拍品 46
  • 46

羅伯托·馬塔

估價
120,000 - 180,000 GBP
招標截止

描述

  • Roberto Matta
  • 《藍色》
  • 款識:畫家簽名Matta並紀年37(左下)
  • 水粉紙本
  • 50.2 x 32.7公分
  • 19 3/4 x 12 7/8英寸

來源

Marc Pearlbinder, New York

Richard Feigen Gallery, New York

Feigen Palmer Gallery, Los Angeles

Julian Levy, New York

Private Collection, New York

Sale: Christie's, New York, 24th November 1998, lot 32

Purchased at the above sale by the present owner

展覽

New York, Achim Moeller Fine Art, An Exhibition Inspired by Paul Cummings, 1997-98

Santiago de Chile, Fundación Telefónica Sala de Arte, Retrospectiva de Roberto Matta, 2000

Rio de Janeiro, Centro Cultural Banco do Brasil, Surrealismo, 2001, illustrated in colour in the catalogue

拍品資料及來源

In his early twenties, Roberto Matta travelled from his native Chile to Paris to work in Le Corbusier’s studio. Trained as an architect, Matta soon found himself immersed in the maelstrom of artistic creativity of 1930s Europe. Within a few years he met Federico García Lorca, Salvador Dalí, Walter Gropius, Lázló Moholy-Nagy and Marcel Duchamp. In 1937 he was employed by the architects of the Spanish Pavilion at the Paris International Exhibition, where Picasso’s Guernica, Miró’s El campesino catalán en rebeldía and Calder’s sculpture Mercury Fountain were displayed. In his own work he examined the surrealist liaison between the waking state and the world of dreams, developing a world he termed Psychological Morphology or Inscape, describing an adventure into an alternative reality with its own space-time. Like Tanguy, Ernst and Miró, Matta experimented with, and ultimately developed his own form of automatism, the automatic drawing or painting achieved by the unconscious movement of the artist’s hand, pencil or brush working faster than the mind can think.

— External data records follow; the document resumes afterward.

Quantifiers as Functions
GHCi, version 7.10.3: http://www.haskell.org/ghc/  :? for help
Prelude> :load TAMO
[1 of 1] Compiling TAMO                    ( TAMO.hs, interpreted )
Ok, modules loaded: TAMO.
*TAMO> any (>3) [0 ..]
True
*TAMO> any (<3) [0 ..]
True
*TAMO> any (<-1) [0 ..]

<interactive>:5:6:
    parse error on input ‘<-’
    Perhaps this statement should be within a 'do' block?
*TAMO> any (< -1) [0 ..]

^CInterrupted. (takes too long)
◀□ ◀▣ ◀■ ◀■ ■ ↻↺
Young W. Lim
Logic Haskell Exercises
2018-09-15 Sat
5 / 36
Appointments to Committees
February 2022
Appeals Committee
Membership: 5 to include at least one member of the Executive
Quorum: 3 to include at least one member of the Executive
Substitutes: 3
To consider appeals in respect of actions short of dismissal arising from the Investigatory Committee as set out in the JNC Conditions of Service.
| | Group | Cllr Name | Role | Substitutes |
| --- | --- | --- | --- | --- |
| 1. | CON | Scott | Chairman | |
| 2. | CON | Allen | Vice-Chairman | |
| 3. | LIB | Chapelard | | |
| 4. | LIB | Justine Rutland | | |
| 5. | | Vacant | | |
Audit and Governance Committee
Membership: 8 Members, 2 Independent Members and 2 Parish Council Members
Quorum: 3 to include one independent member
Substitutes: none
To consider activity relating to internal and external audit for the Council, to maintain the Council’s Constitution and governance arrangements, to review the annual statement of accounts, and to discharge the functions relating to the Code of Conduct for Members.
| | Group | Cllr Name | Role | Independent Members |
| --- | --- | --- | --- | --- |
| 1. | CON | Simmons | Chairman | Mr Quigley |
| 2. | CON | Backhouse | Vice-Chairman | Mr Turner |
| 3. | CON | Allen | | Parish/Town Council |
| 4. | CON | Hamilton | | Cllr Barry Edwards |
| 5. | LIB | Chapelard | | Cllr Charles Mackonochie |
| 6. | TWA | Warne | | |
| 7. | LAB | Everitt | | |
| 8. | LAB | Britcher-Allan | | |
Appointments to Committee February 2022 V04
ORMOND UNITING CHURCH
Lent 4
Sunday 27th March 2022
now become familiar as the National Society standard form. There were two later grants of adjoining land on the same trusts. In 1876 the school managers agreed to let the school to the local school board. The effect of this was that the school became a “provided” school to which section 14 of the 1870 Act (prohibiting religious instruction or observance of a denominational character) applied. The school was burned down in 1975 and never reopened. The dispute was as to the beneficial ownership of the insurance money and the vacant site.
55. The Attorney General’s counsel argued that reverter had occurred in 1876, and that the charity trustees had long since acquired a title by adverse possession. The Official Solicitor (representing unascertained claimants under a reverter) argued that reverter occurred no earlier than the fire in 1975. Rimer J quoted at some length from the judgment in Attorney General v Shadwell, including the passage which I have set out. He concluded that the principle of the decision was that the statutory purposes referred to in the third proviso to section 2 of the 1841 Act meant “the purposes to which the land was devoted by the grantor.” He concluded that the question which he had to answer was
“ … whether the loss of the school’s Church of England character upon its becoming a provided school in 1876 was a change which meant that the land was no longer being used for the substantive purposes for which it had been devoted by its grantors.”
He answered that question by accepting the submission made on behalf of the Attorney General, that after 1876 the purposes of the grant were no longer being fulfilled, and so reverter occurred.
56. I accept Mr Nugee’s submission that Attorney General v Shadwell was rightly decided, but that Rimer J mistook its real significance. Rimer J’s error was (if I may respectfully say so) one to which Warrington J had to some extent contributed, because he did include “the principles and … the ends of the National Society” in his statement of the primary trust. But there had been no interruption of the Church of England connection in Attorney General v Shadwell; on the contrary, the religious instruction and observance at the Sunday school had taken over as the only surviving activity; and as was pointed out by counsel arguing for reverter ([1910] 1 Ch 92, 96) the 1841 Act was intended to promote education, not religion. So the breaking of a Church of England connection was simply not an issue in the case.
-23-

Azul dates from 1937, the year he joined the Surrealist group. Composed of biomorphic elements, executed primarily in a rich, deep blue heightened with white, this composition evokes the work Matta would continue to develop in the years to come both in oil and on paper. Along with many other Surrealists, Matta moved to New York at the outbreak of World War II. First exhibiting with the Julien Levy Gallery and later at Pierre Matisse, Matta burst onto the New York scene with the same energy he had brought to Europe. Julien Levy describes their first meeting: ‘He appeared in my gallery confident, exuberant, and mercurial and produced a portfolio of explosive crayon drawings, vowing he would complete enough canvases for an exhibition in the next two months if I were interested. At first glance the drawings were winning though incomprehensible. Matta seemed to have a powerful obsession with space and could make it vast and inhuman […]. Translating his perspective into limitless voids past the horizon and beyond the vanishing point, Matta seems to have arrived at his own strange outer world’ (J. Levy, Memoir of an Art Gallery, New York, 1977, p. 247).